Like baptism, sacrifice as mutual self–giving is not a single event; it is a passage that is never completed, that must always be resumed and prolonged. For once the word liminal is the correct one here. Sacrifice is the threshold situation that pervades all of life, that becomes the experience of our entire existence. No doubt that is what St Paul means when he talks about us dying every minute and what Jesus means when he refers to his death as his baptism.
All that we do, all of our human acts, have the quality of deathliness about them, as for good or ill they cannot be undone. And when I say “all our acts” I mean not only our religious or personal acts, but also our social, economic and political acts. Christ rules over the whole of life from the Cross. So, are our acts, acts of deathliness leading to life or are they more like the acts of the unequalled ego, deepening into the gloom of annihilation?
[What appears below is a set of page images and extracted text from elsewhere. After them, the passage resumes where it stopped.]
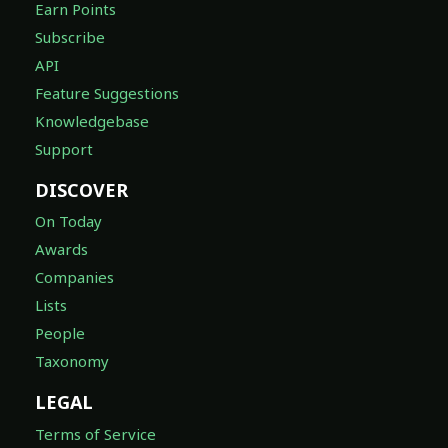
Earn Points
Subscribe
API
Feature Suggestions
Knowledgebase
Support
DISCOVER
On Today
Awards
Companies
Lists
People
Taxonomy
LEGAL
Terms of Service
Sacrifice is not as it has been so often caricatured – some form of self–mutilation. In a relationship it is not the submission of a woman to a capricious tyrant of a husband or of a poor person to an unjust social system. Any human relationship or political or social arrangement which does not allow the sacrifice of reciprocal self–giving room to flourish will ultimately crumble, because it is founded on falsehood. On a reef of sand.
And that is so because sacrifice is at the heart of the nature of God, who made us in his image. Sometimes we express this politely (even decorously) such as in the Athanasian Creed, when we say of the Persons of the Trinity, that “none is afore or after other”. Sometimes with St Paul much, much more radically, as in Philippians when he points to a sacrifice at the heart of God, (taken before the worlds were made,) not to consider equality with God as something to be taken advantage of, but taking the form of a servant…”
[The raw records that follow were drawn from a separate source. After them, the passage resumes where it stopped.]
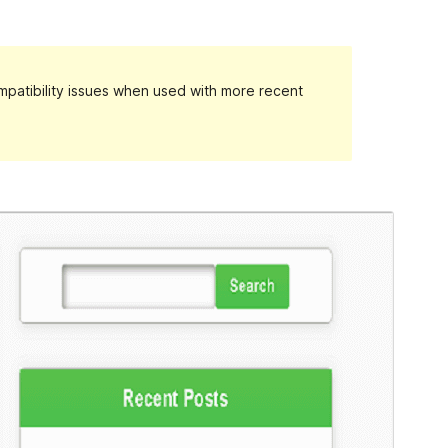
patibility issues when used with more recent
Preview
Download
Version
1.1.85
Last updated
February 18, 2024
Active installations
10+
WordPress version
4.7
PHP version
7.0
Theme homepage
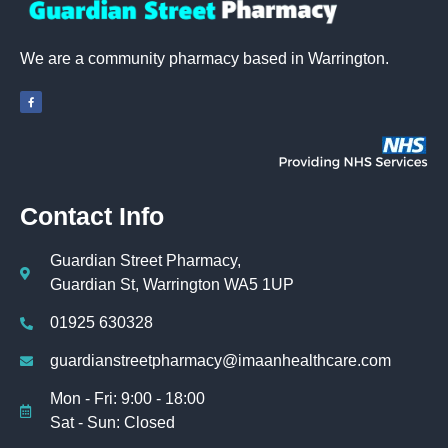
We are a community pharmacy based in Warrington.
Contact Info
Guardian Street Pharmacy,
Guardian St, Warrington WA5 1UP
01925 630328
guardianstreetpharmacy@imaanhealthcare.com
Mon - Fri: 9:00 - 18:00
Sat - Sun: Closed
And as St John points out in the Gospel reading, the servant not only came, but “…must be lifted up”. Must. Because God is what he is, the lifting up of His Son is inevitable, and glorious. The source of life.
The Cross interprets ourselves and the world to us. In a personal sense Jesus calls us to bear it with him, but to bear it as sons and daughters of the resurrection; in the mutuality of sacrifice. In the Church it is always present in the continuing sacrament of our initiation and is a standing rebuke throughout our lives to what are often the egotisms of our discipleship. In the political and social senses the faith of the Cross brings a disruptive energy to the spurious stability of any civilisation which claims to be just, but is merely complacent, yet also recognises the signs of the life of the Spirit and the Cross of Jesus wherever they are encountered.
Clung to by millions of dying men and women; the hope of millions more who live in violence and oppression; the Cross is the sign and agent of all human emancipation.
So, in finishing, if I could add a word or two to the Collect of the Day:
Almighty God, who in the passion of your Son made an instrument of death to be for us the means of life and peace: grant us so to glory in the Cross of Christ that we may gladly suffer for his sake; yet seek never to be a cause of suffering in others, also for his sake, who is alive and reigns with you, in the unity of the Holy Spirit, one God, now and for ever. Amen.